Publication History:
Place of Publication: Genoa (Mormon Station), Nevada
Frequency: Probably monthly
Volume and Issue Data: Feb. 1, 1857-ca.Dec. 1857
Size and Format: 12 columns, with illustrations; written in “a large, bold hand”
Editor/Publisher: Stephen A. Kinsey
Title Changes and Continuations: Unknown
General Description and Notes:
According to Lingenfelter and Gash, The Scorpion was the second handwritten newspaper produced in Nevada, following the lead of Joseph Webb’s Gold Canon Switch (ca. 1854). The paper carried the motto: “Fear no man, and do justice to all.” The monthly publication reportedly contained 12 columns of stories and illustrations, including caricatures. The paper said it would “contain a full and extensive digest of all the current news and discussions of the day,” and that “nothing which can interest the general reader will be omitted.”

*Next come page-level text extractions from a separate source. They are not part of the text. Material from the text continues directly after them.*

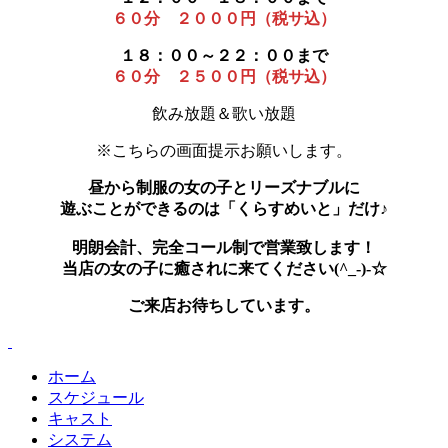
６０分 ２０００円（税サ込）
１８：００～２２：００まで
６０分 ２５００円（税サ込）
飲み放題＆歌い放題
※こちらの画面提示お願いします。
昼から制服の女の子とリーズナブルに
遊ぶことができるのは「くらすめいと」だけ♪
明朗会計、完全コール制で営業致します！
当店の女の子に癒されに来てください(^_-)-☆
ご来店お待ちしています。
ホーム
スケジュール
キャスト
システム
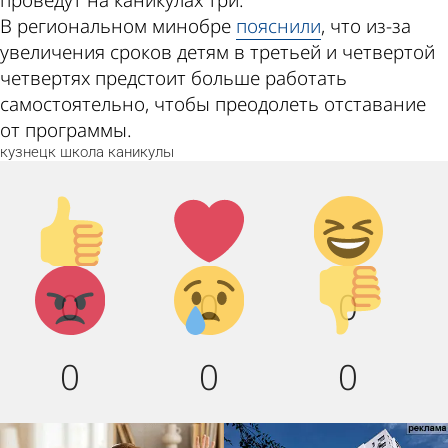
проведут на каникулах три.
В региональном минобре
пояснили
, что из-за
увеличения сроков детям в третьей и четвертой
четвертях предстоит больше работать
самостоятельно, чтобы преодолеть отставание
от программы.
кузнецк
школа
каникулы
Палец
Лайк!
Дикий
вверх!
смех!
Агрессия!
Грусть :
Палец
0
0
0
(
вниз!
0
0
0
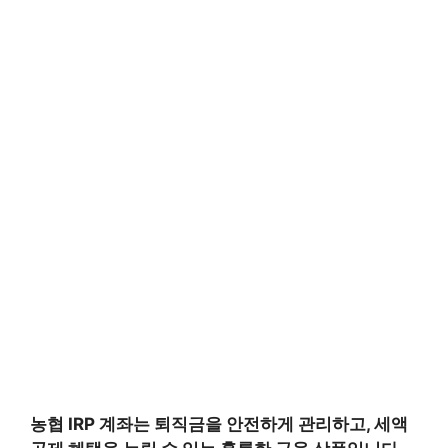
농협 IRP 계좌는 퇴직금을 안전하게 관리하고, 세액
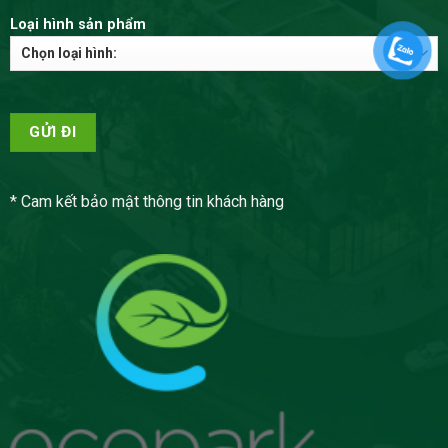
Loại hình sản phẩm
* Cam kết bảo mật thông tin khách hàng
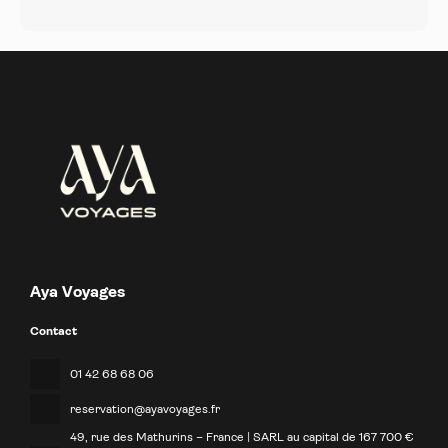
Aya Voyages
Contact
01 42 68 68 06
reservation@ayavoyages.fr
49, rue des Mathurins – France | SARL au capital de 167 700 €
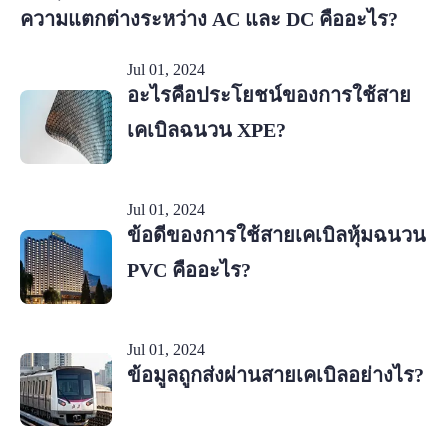
ความแตกต่างระหว่าง AC และ DC คืออะไร?
Jul 01, 2024
อะไรคือประโยชน์ของการใช้สาย
เคเบิลฉนวน XPE?
Jul 01, 2024
ข้อดีของการใช้สายเคเบิลหุ้มฉนวน
PVC คืออะไร?
Jul 01, 2024
ข้อมูลถูกส่งผ่านสายเคเบิลอย่างไร?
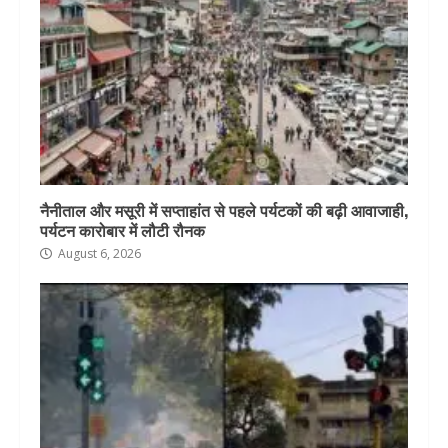
नैनीताल और मसूरी में सप्ताहांत से पहले पर्यटकों की बढ़ी आवाजाही,
पर्यटन कारोबार में लौटी रौनक
August 6, 2026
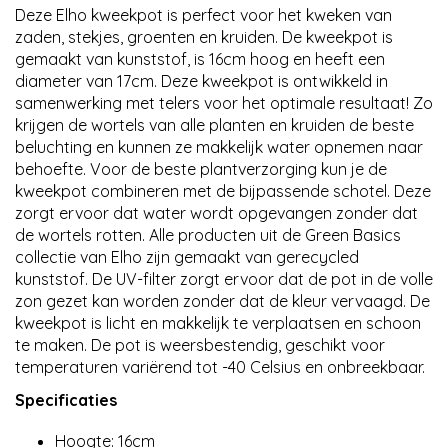
Deze Elho kweekpot is perfect voor het kweken van
zaden, stekjes, groenten en kruiden. De kweekpot is
gemaakt van kunststof, is 16cm hoog en heeft een
diameter van 17cm. Deze kweekpot is ontwikkeld in
samenwerking met telers voor het optimale resultaat! Zo
krijgen de wortels van alle planten en kruiden de beste
beluchting en kunnen ze makkelijk water opnemen naar
behoefte. Voor de beste plantverzorging kun je de
kweekpot combineren met de bijpassende schotel. Deze
zorgt ervoor dat water wordt opgevangen zonder dat
de wortels rotten. Alle producten uit de Green Basics
collectie van Elho zijn gemaakt van gerecycled
kunststof. De UV-filter zorgt ervoor dat de pot in de volle
zon gezet kan worden zonder dat de kleur vervaagd. De
kweekpot is licht en makkelijk te verplaatsen en schoon
te maken. De pot is weersbestendig, geschikt voor
temperaturen variërend tot -40 Celsius en onbreekbaar.
Specificaties
Hoogte: 16cm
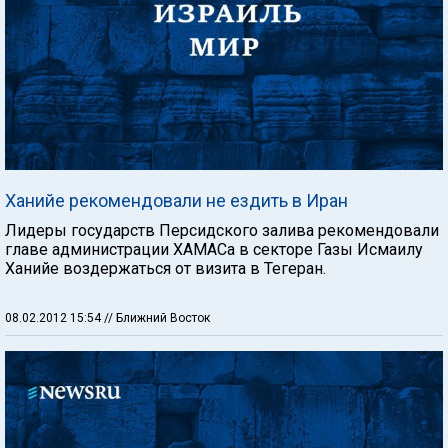
Ханийе рекомендовали не ездить в Иран
Лидеры государств Персидского залива рекомендовали
главе администрации ХАМАСа в секторе Газы Исмаилу
Ханийе воздержаться от визита в Тегеран.
08.02.2012 15:54
// Ближний Восток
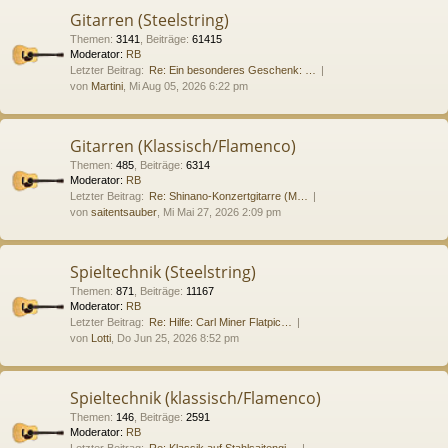
Gitarren (Steelstring)
Themen
:
3141
,
Beiträge
:
61415
Moderator:
RB
Letzter Beitrag:
Re: Ein besonderes Geschenk: …
von
Martini
, Mi Aug 05, 2026 6:22 pm
Gitarren (Klassisch/Flamenco)
Themen
:
485
,
Beiträge
:
6314
Moderator:
RB
Letzter Beitrag:
Re: Shinano-Konzertgitarre (M…
von
saitentsauber
, Mi Mai 27, 2026 2:09 pm
Spieltechnik (Steelstring)
Themen
:
871
,
Beiträge
:
11167
Moderator:
RB
Letzter Beitrag:
Re: Hilfe: Carl Miner Flatpic…
von
Lotti
, Do Jun 25, 2026 8:52 pm
Spieltechnik (klassisch/Flamenco)
Themen
:
146
,
Beiträge
:
2591
Moderator:
RB
Letzter Beitrag:
Re: Klassik auf Stahlsaitengi…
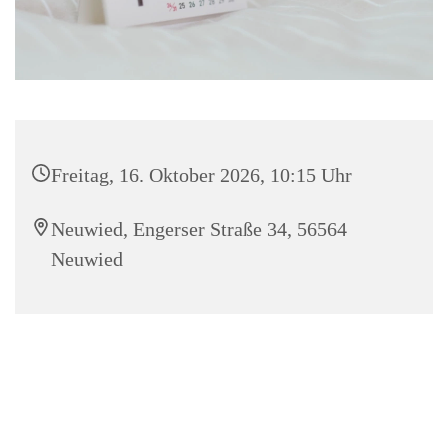
Freitag, 16. Oktober 2026, 10:15 Uhr
Neuwied, Engerser Straße 34, 56564
Neuwied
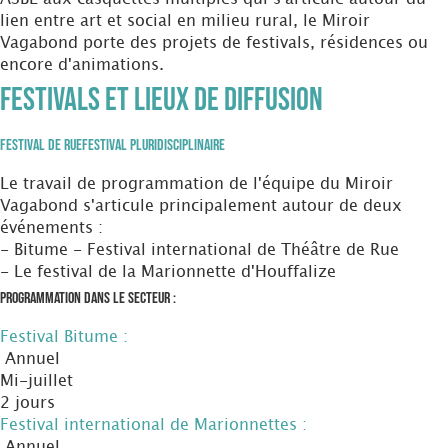
lien entre art et social en milieu rural, le Miroir
Vagabond porte des projets de festivals, résidences ou
encore d'animations.
Festivals et Lieux de diffusion
Festival de Rue
Festival Pluridisciplinaire
Le travail de programmation de l'équipe du Miroir
Vagabond s'articule principalement autour de deux
événements :
- Bitume - Festival international de Théâtre de Rue
- Le festival de la Marionnette d'Houffalize
Programmation dans le secteur :
Festival Bitume :
Annuel
Mi-juillet
2 jours
Festival international de Marionnettes :
Annuel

Lingenfelter and Gash speculate that “the paper probably died before its twelfth number,” a year before the first printed paper, the Territorial Enterprise, appeared in the Nevada territory. The Enterprise reported April 12, 1871 under the headline, “A Curiosity,” that the paper had been shown a copy of The Scorpion. The Enterprise reported that the July 1, 1857 issue of The Scorpion was written in “a large, bold hand.”
Information Sources
Bibliography: Bob Karolevitz, “Pen and Ink Newspapers of the Old West,” Frontier Times, 44:2 (Feb.-Mar., 1970), 31; Robert F. Karolevitz, Newspapering in the Old West: A Pictorial History of Journalism and Printing on the Frontier (New York: Bonanza Books, 1969), p. 115; Jake Highton, Nevada Newspaper Days: A History of Journalism in the Silver State (Stockton, Calif.: Heritage West Books, 1990), pp. 2; Dan De Quille, The Big Bonanza (New York: Alfred A. Knopf, 1947); see also, Territorial Enterprise, April 12, 1871; Richard E. Lingenfelter, The Newspapers of Nevada (San Francisco: John Howell-Books, 1964), p. 47; Richard E. Lingenfelter and Karen R. Gash, The Newspapers of Nevada (Reno: University of Nevada Press, 1984), p. 89.